Thursday, March 12, 2009

Until the other shoe falls

I did something this morning I haven't done for years. I turned the doorknob ever so quietly and crept into my almost-thirteen-year-old son's bedroom ever so softly to look at him in his bed--because he'd slept so long I wanted to make sure he was still breathing. He was, and his fever had gone down from the astonishingly strained white-faced look I'd seen last night and in my dreams. Today it seems an ordinary bout with the flu, and I thought of this poem because I'm so glad I no longer feel this way every time he gets sick:

When My Son Is Sick, by Sharon Olds

When my son is so sick that he falls asleep
in the middle of the day, his small oval
hard head hurting so much he
prefers to let go of consciousness like
someone dangling from a burning rope just
letting go of his life, I sit and
hardly breathe. I think about the
half-liquid skin of his lips,
swollen and nicked with red slits like the
fissures in a volcano crust, down
which you see the fire.
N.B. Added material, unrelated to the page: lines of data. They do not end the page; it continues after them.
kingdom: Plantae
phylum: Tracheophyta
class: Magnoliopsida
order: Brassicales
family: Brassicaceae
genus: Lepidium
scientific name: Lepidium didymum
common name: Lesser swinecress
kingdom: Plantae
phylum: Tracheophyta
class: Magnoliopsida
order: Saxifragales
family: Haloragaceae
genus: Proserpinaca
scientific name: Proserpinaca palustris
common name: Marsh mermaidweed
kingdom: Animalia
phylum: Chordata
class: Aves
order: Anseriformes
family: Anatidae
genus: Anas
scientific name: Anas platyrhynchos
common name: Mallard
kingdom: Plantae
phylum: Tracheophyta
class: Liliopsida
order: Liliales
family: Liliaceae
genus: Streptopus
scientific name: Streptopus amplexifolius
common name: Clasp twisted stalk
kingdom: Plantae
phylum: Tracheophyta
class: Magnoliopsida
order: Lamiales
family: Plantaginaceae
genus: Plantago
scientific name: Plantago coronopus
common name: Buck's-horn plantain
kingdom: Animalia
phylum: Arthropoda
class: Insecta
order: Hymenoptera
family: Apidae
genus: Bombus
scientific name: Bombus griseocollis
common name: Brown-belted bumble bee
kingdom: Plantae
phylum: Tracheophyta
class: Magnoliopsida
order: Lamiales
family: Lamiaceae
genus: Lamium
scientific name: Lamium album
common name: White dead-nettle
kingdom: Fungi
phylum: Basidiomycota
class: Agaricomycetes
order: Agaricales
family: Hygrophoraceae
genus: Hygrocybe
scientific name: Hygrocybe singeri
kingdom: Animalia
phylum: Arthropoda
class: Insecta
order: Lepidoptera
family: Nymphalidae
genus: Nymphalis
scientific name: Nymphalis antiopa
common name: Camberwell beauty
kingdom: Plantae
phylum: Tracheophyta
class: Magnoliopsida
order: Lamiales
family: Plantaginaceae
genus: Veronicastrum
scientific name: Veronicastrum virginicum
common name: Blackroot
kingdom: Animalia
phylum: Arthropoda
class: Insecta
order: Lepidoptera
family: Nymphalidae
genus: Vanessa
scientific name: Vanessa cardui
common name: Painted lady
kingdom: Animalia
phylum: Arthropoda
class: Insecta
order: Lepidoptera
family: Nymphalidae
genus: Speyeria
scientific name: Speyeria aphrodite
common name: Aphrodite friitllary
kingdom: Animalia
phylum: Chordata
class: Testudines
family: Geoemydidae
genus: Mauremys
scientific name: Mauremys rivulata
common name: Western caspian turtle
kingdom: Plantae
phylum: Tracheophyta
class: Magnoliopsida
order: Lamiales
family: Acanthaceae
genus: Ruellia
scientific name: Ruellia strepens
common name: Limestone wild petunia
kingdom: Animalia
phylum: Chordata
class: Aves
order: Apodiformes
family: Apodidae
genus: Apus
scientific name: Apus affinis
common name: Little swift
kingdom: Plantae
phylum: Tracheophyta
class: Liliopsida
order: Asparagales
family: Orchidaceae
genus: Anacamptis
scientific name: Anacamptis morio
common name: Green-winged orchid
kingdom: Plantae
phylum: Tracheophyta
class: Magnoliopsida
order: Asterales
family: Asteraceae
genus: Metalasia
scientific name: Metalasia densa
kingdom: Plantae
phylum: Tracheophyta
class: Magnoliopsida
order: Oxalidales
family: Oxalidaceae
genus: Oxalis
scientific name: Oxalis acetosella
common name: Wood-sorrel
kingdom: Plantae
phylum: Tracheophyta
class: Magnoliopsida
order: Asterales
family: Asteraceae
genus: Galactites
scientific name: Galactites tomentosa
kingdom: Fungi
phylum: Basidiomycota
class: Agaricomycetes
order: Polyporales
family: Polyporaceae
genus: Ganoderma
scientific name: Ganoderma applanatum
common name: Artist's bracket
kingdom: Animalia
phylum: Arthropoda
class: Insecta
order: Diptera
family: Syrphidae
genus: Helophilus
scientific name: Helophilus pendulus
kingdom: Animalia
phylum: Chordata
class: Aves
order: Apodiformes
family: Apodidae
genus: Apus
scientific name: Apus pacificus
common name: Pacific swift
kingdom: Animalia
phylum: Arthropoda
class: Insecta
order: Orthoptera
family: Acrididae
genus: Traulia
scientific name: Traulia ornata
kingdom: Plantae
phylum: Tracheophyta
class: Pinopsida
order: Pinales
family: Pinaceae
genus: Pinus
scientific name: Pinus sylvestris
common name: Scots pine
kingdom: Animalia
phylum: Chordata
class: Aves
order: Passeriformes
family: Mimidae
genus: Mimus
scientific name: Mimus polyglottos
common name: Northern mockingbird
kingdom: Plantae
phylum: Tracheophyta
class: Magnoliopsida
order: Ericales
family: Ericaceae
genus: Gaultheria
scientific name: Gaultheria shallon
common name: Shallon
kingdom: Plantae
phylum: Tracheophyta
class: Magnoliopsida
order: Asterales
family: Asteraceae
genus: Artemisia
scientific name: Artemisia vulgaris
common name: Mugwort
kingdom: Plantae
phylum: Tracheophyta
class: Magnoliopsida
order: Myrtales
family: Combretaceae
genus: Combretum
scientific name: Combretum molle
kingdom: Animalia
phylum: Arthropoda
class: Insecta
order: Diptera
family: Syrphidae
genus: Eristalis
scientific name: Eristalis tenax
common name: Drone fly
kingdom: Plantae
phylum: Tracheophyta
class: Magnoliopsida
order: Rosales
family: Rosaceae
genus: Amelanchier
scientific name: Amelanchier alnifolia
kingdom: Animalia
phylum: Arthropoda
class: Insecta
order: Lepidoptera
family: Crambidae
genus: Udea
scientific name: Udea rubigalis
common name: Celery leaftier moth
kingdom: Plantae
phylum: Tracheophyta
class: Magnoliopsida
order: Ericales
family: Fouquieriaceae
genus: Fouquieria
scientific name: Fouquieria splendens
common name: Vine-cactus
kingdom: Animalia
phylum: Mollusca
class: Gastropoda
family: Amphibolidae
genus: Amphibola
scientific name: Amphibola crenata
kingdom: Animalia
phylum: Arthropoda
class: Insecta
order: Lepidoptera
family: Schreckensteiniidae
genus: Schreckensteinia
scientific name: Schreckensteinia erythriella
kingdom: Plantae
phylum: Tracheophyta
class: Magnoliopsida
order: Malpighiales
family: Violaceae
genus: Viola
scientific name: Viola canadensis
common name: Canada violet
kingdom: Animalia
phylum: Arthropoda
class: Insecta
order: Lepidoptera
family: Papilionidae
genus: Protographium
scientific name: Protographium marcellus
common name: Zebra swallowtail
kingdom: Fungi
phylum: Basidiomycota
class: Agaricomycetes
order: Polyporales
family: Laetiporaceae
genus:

Though I am
down the hall from him I see the
quick bellies of his eyeballs jerk
behind the greenish lids, his temples
red and sour with pain, his skin going
pale gold as cold butter and then
turning a little like rancid butter till the
freckles seem to spread, black little
islands of mold, he sleeps the awful
sleep of the sick, his hard-working heart
banging like pipes inside his body, like a
shoe struck on iron bars when
someone wants to be let out, I
sit, I sit very still, I am out at the
rim of the world, the edge they saw
when they knew it was flat--the torn edge,
thick and soil-black, the vessels and
veins and tendons hanging free,
dangling down,
when my boy is sick I sit on the lip of
nothing and hang my legs over
and sometimes let a shoe fall
to give it something.

The image of a shoe falling is less scary to me now than in years past, largely because it's turned into a vaguely comic image... When one of us gets sick---and my son is the first to succumb, probably because he can't wash the hand emerging from his splint very well--I spend my day as a nurse waiting for the other shoe to fall. Who will catch it next?

3 comments:

Karen said...

I love Sharon Olds' work. I hadn't seen this poem before. Having just had our first bout with croup, though, I now know how she felt.

Anonymous said...

I've totally been there. As have we all. Sending healthy thoughts your way.

Jeanne said...

The other shoes fell...and it's Eleanor, prostrate with fever this morning.